A strong Nash equilibrium is a Nash equilibrium in which there is no non-empty coalition of players that could achieve a Pareto improvement for themselves (not including players outside the coalition) by switching strategies, while the strategies of the other players are held fixed. (Note: "Pareto improvement" is ambiguous as to whether it requires at least one person to become strictly better off while everyone stays at least as well off, or requires everyone to become strictly better off. Everything in this post should make sense using either definition). The prisoner's dilemma is a famous game in which there is no strong Nash equilibrium, since the only Nash equilibrium is for both players to defect, but the coalition consisting of both players could achieve a Pareto improvement by both cooperating instead. The modal combat version of the prisoner's dilemma, in which each player submits a modal agent to play on their behalf, does have strong Nash equilibria (for instance, one player using FairBot while the other uses PrudentBot), and this is part of what makes modal combat appealing. Since the presence of strong Nash equilibria in the modal combat version of the prisoner's dilemma is a selling point for modal combat, a natural question is whether or not all modal combat games have strong Nash equilibria. The answer is no. A natural followup question is whether or not all modal combat games at least have Pareto optimal Nash equilibria (equivalent to strong Nash equilibrium for 2-player games). The answer is still no, but in the second section of this post, I'll consider a better version of the question to which the answer is either "no" or "it's complicated", and I haven't yet figured out which. Let's run through a few examples.

In matching pennies, there are two players, each of which can play $H$ or $T$. If both players do the same thing, then player 1 wins, and if they do opposite things, then player 2 wins. This is a zero-sum game, and hence so is its modal combat version. In two-player zero-sum games, every Nash equilibrium is a strong Nash equilibrium. However,

Theorem 1: In the modal combat version of matching pennies, for any strategy (i.e. probability distribution over modal agents) for either player, there is a strategy for the other player that gets their probability of victory arbitrarily close to $1$. Consequently, there is no Nash equilibrium.

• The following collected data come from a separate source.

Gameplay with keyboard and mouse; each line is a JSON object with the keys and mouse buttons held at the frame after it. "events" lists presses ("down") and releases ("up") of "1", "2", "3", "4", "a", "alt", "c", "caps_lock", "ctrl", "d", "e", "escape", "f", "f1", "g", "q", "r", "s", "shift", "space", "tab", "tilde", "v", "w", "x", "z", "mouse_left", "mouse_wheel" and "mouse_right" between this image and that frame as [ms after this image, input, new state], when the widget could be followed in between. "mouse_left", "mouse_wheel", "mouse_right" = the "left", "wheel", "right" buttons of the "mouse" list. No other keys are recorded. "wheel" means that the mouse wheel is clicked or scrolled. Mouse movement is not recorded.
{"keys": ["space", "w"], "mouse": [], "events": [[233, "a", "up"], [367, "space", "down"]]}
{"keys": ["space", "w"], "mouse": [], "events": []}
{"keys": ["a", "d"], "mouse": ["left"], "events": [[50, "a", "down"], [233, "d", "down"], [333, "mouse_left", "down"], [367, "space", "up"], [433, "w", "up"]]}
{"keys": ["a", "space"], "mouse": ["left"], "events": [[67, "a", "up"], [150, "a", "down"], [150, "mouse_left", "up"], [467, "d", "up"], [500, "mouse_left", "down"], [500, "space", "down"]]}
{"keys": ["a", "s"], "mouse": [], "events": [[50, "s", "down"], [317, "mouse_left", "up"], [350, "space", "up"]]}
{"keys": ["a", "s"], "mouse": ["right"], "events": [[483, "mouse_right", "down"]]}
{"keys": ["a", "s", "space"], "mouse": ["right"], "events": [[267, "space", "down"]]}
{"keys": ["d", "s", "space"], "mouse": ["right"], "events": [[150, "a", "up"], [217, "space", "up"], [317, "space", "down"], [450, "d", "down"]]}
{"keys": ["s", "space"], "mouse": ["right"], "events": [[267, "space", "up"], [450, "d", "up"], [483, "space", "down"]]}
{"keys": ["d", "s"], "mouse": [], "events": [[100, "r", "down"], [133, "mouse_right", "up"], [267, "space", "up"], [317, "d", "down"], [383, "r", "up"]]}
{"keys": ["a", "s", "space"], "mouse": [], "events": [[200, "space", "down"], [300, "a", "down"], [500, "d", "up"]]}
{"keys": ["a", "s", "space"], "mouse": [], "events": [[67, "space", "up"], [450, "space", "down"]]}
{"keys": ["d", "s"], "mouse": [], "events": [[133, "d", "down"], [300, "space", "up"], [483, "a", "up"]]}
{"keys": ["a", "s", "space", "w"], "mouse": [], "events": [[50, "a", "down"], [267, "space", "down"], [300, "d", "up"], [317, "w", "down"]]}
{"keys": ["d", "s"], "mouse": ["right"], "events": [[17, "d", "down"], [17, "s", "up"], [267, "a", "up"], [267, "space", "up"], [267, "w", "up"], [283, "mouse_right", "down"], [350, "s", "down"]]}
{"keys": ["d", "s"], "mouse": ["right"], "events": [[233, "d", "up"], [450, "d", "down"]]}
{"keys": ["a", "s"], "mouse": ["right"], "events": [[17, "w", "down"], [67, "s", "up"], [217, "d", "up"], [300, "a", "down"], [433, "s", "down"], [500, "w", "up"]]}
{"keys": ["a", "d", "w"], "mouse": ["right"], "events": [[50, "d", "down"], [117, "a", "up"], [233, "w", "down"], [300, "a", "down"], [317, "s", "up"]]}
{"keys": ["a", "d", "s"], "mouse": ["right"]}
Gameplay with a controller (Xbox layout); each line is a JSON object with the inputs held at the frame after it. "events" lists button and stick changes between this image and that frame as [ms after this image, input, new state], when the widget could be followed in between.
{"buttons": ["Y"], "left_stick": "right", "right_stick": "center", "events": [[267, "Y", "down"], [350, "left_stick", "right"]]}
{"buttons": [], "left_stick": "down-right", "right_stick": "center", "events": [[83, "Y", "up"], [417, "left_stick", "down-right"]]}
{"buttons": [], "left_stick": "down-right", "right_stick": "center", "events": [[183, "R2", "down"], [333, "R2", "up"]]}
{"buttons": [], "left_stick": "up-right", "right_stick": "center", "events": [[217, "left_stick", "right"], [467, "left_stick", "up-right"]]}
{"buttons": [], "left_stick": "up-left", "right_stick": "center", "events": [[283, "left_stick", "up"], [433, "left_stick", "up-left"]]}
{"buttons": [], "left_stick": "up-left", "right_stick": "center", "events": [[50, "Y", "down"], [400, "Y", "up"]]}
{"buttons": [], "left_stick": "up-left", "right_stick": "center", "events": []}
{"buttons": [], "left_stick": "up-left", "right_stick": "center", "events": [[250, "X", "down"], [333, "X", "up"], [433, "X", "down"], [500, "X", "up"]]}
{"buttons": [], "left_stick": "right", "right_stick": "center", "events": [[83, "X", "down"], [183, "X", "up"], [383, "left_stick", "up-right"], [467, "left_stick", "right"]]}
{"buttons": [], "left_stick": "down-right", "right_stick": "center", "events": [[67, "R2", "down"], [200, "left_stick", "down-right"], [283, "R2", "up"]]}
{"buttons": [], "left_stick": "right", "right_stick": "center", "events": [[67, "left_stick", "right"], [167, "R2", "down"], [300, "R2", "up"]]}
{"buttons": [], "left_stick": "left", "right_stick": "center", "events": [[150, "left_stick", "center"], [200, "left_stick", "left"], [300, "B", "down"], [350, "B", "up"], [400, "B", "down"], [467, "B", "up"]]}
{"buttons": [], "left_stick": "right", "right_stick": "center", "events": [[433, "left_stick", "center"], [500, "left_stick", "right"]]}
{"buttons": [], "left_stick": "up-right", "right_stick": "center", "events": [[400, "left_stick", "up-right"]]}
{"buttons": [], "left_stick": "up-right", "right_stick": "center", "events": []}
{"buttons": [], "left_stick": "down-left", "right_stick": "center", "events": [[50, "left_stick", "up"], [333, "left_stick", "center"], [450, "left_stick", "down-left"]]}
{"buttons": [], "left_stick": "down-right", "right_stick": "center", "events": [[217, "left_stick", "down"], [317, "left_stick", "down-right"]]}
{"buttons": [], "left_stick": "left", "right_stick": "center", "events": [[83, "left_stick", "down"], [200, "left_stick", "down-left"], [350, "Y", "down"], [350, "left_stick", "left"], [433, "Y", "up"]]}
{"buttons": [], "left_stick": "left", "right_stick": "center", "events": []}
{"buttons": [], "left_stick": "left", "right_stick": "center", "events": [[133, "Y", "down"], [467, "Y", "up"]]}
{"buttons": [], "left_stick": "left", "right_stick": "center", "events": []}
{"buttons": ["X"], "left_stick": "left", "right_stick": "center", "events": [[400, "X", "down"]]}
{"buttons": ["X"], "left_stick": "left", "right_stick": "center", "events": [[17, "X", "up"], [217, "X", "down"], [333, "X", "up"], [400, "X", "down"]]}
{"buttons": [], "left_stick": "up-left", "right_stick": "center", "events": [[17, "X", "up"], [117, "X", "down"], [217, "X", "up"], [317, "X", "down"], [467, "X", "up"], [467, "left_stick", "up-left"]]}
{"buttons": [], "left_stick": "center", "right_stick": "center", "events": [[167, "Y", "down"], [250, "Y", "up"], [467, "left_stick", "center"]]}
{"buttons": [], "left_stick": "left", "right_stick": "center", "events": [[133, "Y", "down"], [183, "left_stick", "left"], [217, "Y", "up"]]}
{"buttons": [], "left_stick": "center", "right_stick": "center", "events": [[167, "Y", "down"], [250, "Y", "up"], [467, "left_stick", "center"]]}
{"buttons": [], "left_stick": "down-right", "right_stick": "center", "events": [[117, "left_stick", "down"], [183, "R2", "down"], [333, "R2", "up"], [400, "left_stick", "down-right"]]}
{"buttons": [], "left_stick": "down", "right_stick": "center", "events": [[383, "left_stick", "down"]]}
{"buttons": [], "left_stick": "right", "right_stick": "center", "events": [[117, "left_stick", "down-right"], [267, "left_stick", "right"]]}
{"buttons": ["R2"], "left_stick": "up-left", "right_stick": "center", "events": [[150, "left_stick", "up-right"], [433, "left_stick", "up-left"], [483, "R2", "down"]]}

Proof: Lemma: For any finite set of modal agents of one player type, there is a modal agent of the other player type that wins against all of them.

Lemma$⟹$Theorem 1: Since there are only countably many modal agents to choose from, for any mixed strategy, there must be a finite set of modal agents such that the probability of playing an agent from the set exceeds $1-\epsilon$. The other player can play a modal agent that defeats all of these, and thus wins with probability greater than $1-\epsilon$. Thus a Nash equilibrium would have to allow both players to win with probability $1$, which is impossible.

Sublemma: In the Kripke frame with worlds $\{w_n|n\in N\}$ such that $w_n$ is accessible to $w_m$ iff $n<m$, the behavior of a modal agent must be eventually constant, no matter how the other player behaves in each world.

Sublemma$⟹$Lemma: Consider the agent PerseveranceBot, which, in $w_{n+1}$, takes the action that would defeat what its opponent did in $w_n$. PerseveranceBot is not a modal agent, but if it plays against a modal agent, then its opponent, and consequently PerseveranceBot, will behave in a way that is eventually constant. Thus, for any finite set of modal agents, there is some $N$ such that against any of the agents in the set, PerseveranceBot behaves the same in $w_n$ and $w_m$ whenever $n,m\ge N$. Let $N$PerseveranceBot be the agent which, in $w_{n+1}$, takes the action that would defeat what its opponent did in $w_{min(n,N)}$. $N$PerseveranceBot can be implemented as a modal agent, and behaves identically to PerseveranceBot against its finite set of opponents, thus defeating all of them.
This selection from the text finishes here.